Dataset entries.
-=-=-=-=-

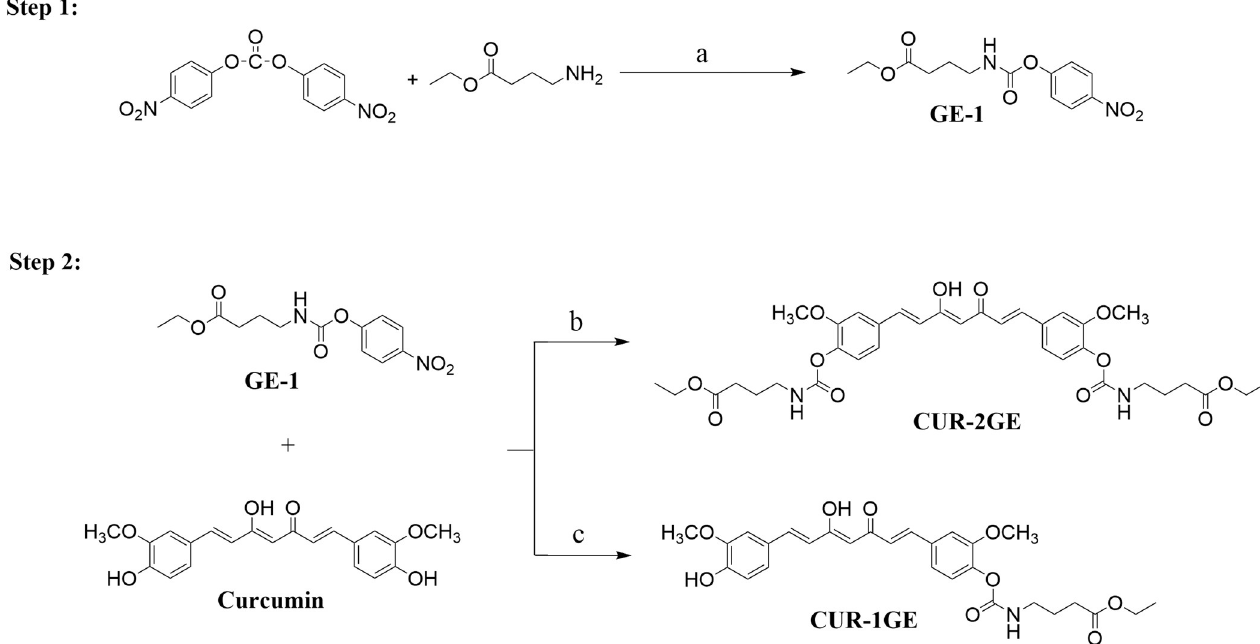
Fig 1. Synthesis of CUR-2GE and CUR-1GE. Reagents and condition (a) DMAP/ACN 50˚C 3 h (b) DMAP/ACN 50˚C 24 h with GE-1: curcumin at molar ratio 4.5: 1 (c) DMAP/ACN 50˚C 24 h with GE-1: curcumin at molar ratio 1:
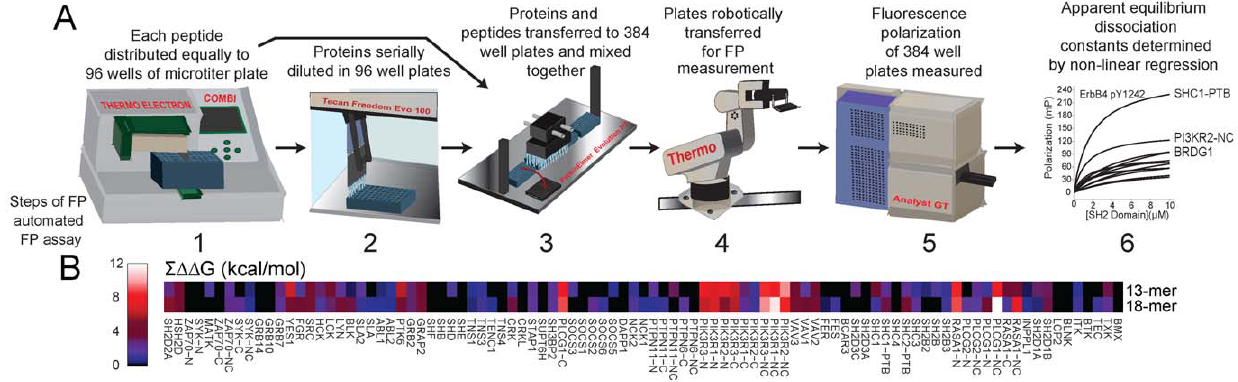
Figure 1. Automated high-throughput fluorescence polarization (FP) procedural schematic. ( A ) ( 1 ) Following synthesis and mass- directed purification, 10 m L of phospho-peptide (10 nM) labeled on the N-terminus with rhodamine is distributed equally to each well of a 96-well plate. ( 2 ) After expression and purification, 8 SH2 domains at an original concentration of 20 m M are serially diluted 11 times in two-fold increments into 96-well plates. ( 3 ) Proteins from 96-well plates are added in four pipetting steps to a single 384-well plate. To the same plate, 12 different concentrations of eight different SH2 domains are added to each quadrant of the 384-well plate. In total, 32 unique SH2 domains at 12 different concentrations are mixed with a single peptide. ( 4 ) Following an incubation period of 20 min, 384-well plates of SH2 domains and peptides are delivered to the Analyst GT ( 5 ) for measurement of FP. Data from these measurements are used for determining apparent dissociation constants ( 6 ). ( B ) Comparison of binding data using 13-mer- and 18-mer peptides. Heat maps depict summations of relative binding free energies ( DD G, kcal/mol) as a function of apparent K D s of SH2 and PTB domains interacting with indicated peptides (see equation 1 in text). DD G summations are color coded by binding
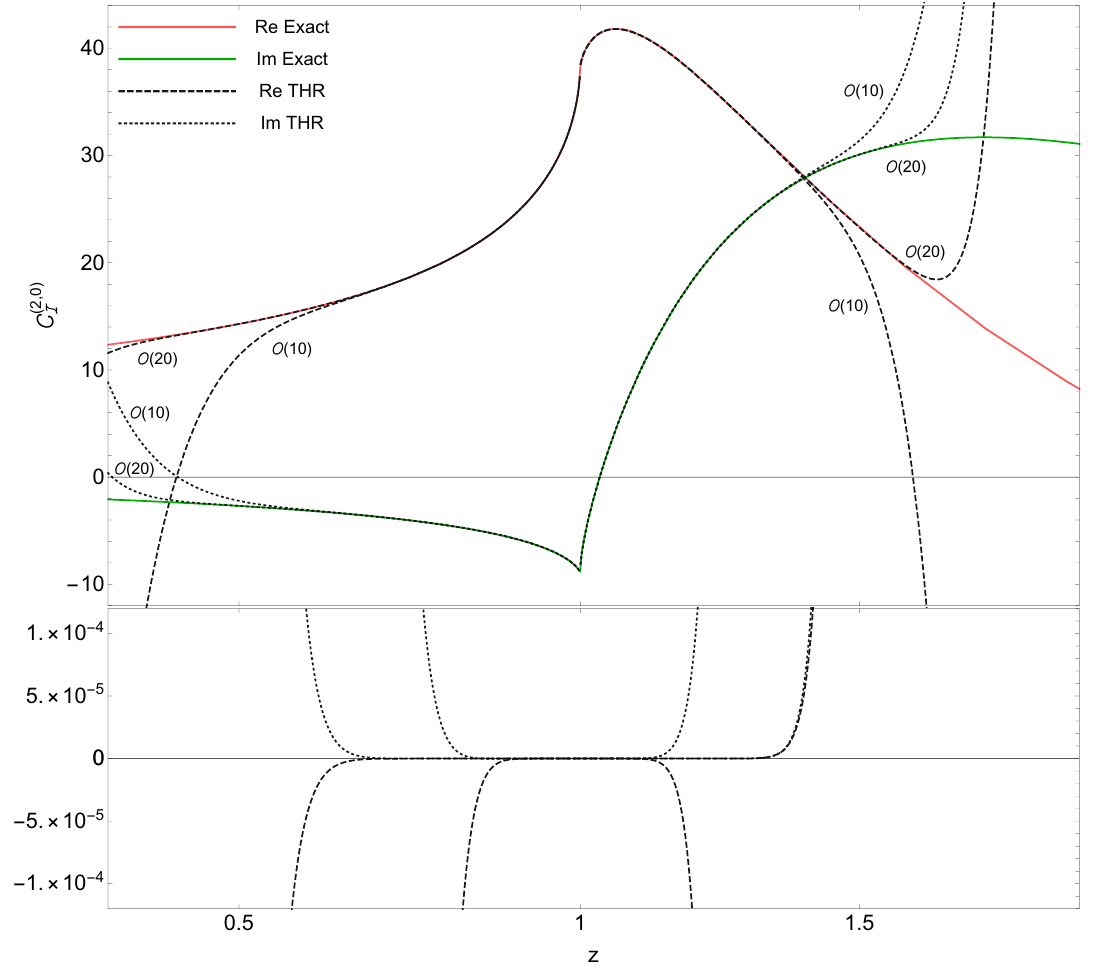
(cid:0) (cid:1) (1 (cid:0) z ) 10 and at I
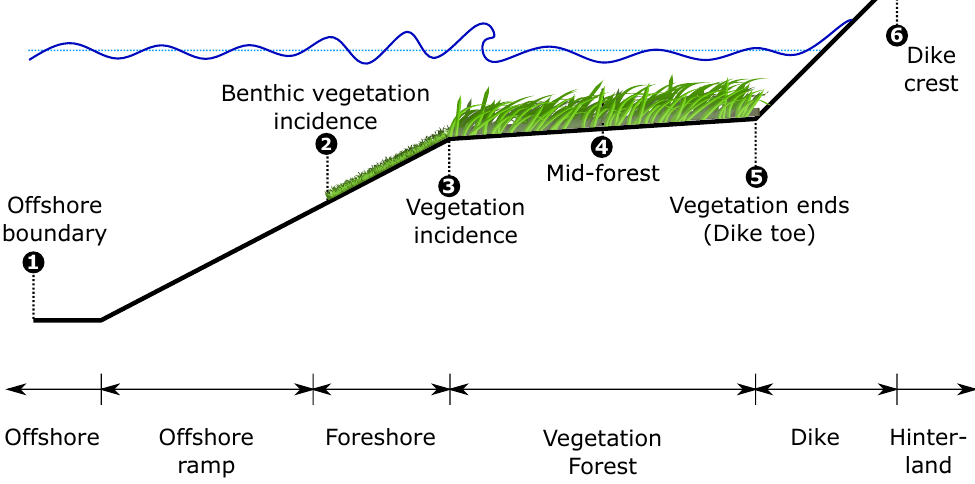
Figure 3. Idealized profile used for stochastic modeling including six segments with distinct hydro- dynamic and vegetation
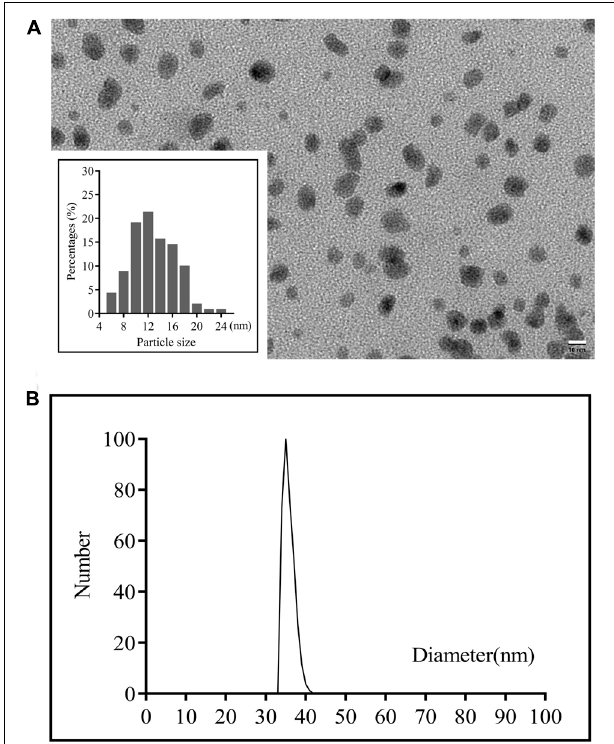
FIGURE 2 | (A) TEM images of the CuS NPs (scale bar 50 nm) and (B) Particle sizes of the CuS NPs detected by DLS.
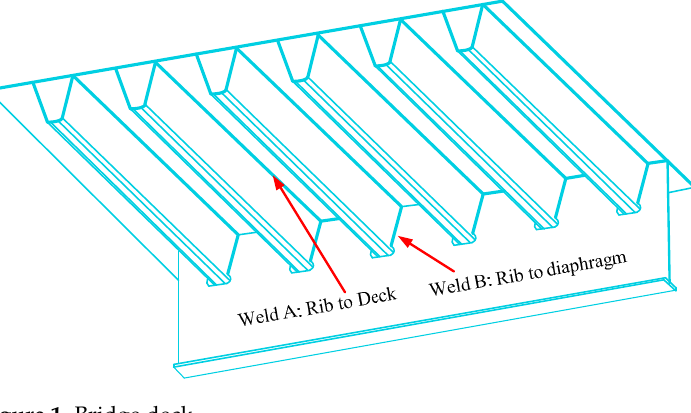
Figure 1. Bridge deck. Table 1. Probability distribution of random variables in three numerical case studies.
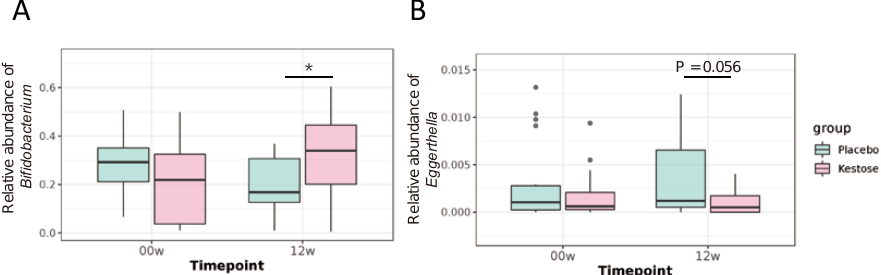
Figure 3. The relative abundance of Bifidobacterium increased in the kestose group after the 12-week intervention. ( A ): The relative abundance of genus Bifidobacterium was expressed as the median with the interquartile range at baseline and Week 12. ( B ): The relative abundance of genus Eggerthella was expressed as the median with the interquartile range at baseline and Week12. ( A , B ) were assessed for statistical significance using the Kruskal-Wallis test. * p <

-=-=-=-=-

Problem requirements. Print the material above verbatim except the pictures.

Response.
Fig 1. Synthesis of CUR-2GE and CUR-1GE. Reagents and condition (a) DMAP/ACN 50˚C 3 h (b) DMAP/ACN 50˚C 24 h with GE-1: curcumin at molar ratio 4.5: 1 (c) DMAP/ACN 50˚C 24 h with GE-1: curcumin at molar ratio 1:
Figure 1. Automated high-throughput fluorescence polarization (FP) procedural schematic. ( A ) ( 1 ) Following synthesis and mass- directed purification, 10 m L of phospho-peptide (10 nM) labeled on the N-terminus with rhodamine is distributed equally to each well of a 96-well plate. ( 2 ) After expression and purification, 8 SH2 domains at an original concentration of 20 m M are serially diluted 11 times in two-fold increments into 96-well plates. ( 3 ) Proteins from 96-well plates are added in four pipetting steps to a single 384-well plate. To the same plate, 12 different concentrations of eight different SH2 domains are added to each quadrant of the 384-well plate. In total, 32 unique SH2 domains at 12 different concentrations are mixed with a single peptide. ( 4 ) Following an incubation period of 20 min, 384-well plates of SH2 domains and peptides are delivered to the Analyst GT ( 5 ) for measurement of FP. Data from these measurements are used for determining apparent dissociation constants ( 6 ). ( B ) Comparison of binding data using 13-mer- and 18-mer peptides. Heat maps depict summations of relative binding free energies ( DD G, kcal/mol) as a function of apparent K D s of SH2 and PTB domains interacting with indicated peptides (see equation 1 in text). DD G summations are color coded by binding
(cid:0) (cid:1) (1 (cid:0) z ) 10 and at I
Figure 3. Idealized profile used for stochastic modeling including six segments with distinct hydro- dynamic and vegetation
FIGURE 2 | (A) TEM images of the CuS NPs (scale bar 50 nm) and (B) Particle sizes of the CuS NPs detected by DLS.
Figure 1. Bridge deck. Table 1. Probability distribution of random variables in three numerical case studies.
Figure 3. The relative abundance of Bifidobacterium increased in the kestose group after the 12-week intervention. ( A ): The relative abundance of genus Bifidobacterium was expressed as the median with the interquartile range at baseline and Week 12. ( B ): The relative abundance of genus Eggerthella was expressed as the median with the interquartile range at baseline and Week12. ( A , B ) were assessed for statistical significance using the Kruskal-Wallis test. * p <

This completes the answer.